One of the illuminating things in this story is that Peter was still the acknowledged leader of the apostolic band. It was to him that Mary went. In spite of his denial of Jesus--and a story like that would not be long in being broadcast--Peter was still the leader. We often talk of Peter's weakness and instability, but there must have been something outstanding about a man who could face his fellow-men after that disastrous crash into cowardice; there must have been something about a man whom others were prepared to accept as leader even after that. His moment's weakness must never blind us to the moral strength and stature of Peter, and to the fact that he was a born leader.

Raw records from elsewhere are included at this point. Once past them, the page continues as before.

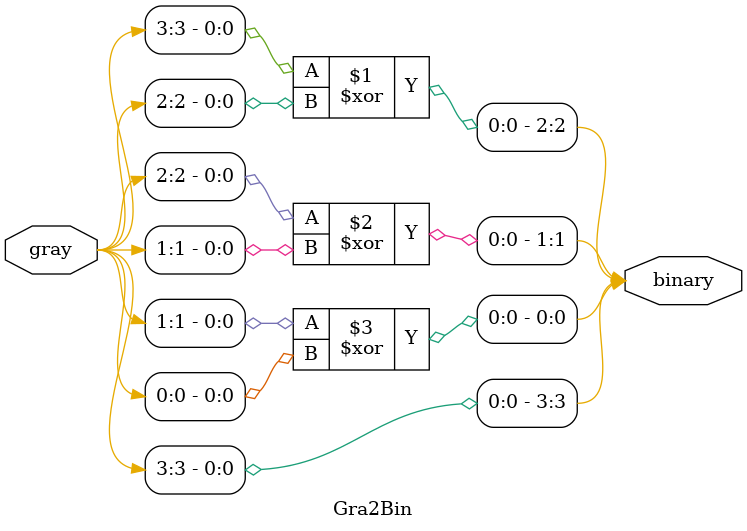
<source format=v>
`timescale 1ns / 1ps


module Gra2Bin(input [3:0] gray,output[3:0] binary);

assign binary[3]=gray[3];
assign binary[2]=gray[3]^gray[2];
assign binary[1]=gray[2]^gray[1];
assign binary[0]=gray[1]^gray[0];

endmodule

</source>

So, then, it was to Peter and John that Mary went; and they immediately set out for the tomb. They went at a run; and John, who must have been a younger man than Peter since he lived on until the end of the century, outstripped Peter in this breathless race. When they came to the tomb, John looked in but went no farther. Peter with typical impulsiveness not only looked in, but went in. For the moment Peter was only amazed at the empty tomb; but things began to happen in John's mind. If someone had removed Jesus' body, if tomb-robbers had been at work, why should they leave the grave-clothes?

Then something else struck him--the grave-clothes were not dishevelled and disarranged. They were lying there still in their folds--that is what the Greek means--the clothes for the body where the body had been; the napkin where the head had lain. The whole point of the description is that the grave-clothes did not look as if they had been put off or taken off; they were lying there in their regular folds as if the body of Jesus had simply evaporated out of them. The sight suddenly penetrated to John's mind; he realized what had happened--and he believed. It was not what he had read in scripture which convinced him that Jesus had risen; it was what he saw with his own eyes.

The part that love plays in this story is extraordinary. It was Mary, who loved Jesus so much, who was first at the tomb. It was John, the disciple whom Jesus loved and who loved Jesus, who was first to believe in the Resurrection. That must always be John's great glory. He was the first man to understand and to believe. Love gave him eyes to read the signs and a mind to understand.

Here we have the great law of life. In any kind of work it is true that we cannot really interpret the thought of another person, unless between us and him there is a bond of sympathy. It is at once clear, for instance, when the conductor of an orchestra is in sympathy with the music of the composer whose work he is conducting. Love is the great interpreter. Love can grasp the truth when intellect is left groping and uncertain. Love can realize the meaning of a thing when research is blind. Once a young artist brought a picture of Jesus to Dore for his verdict. Dore was slow to give it; but at last he did so in one sentence. "You don't love him, or you would paint him better." We can neither understand Jesus nor help others to understand him, unless we take our hearts to him as well as our minds.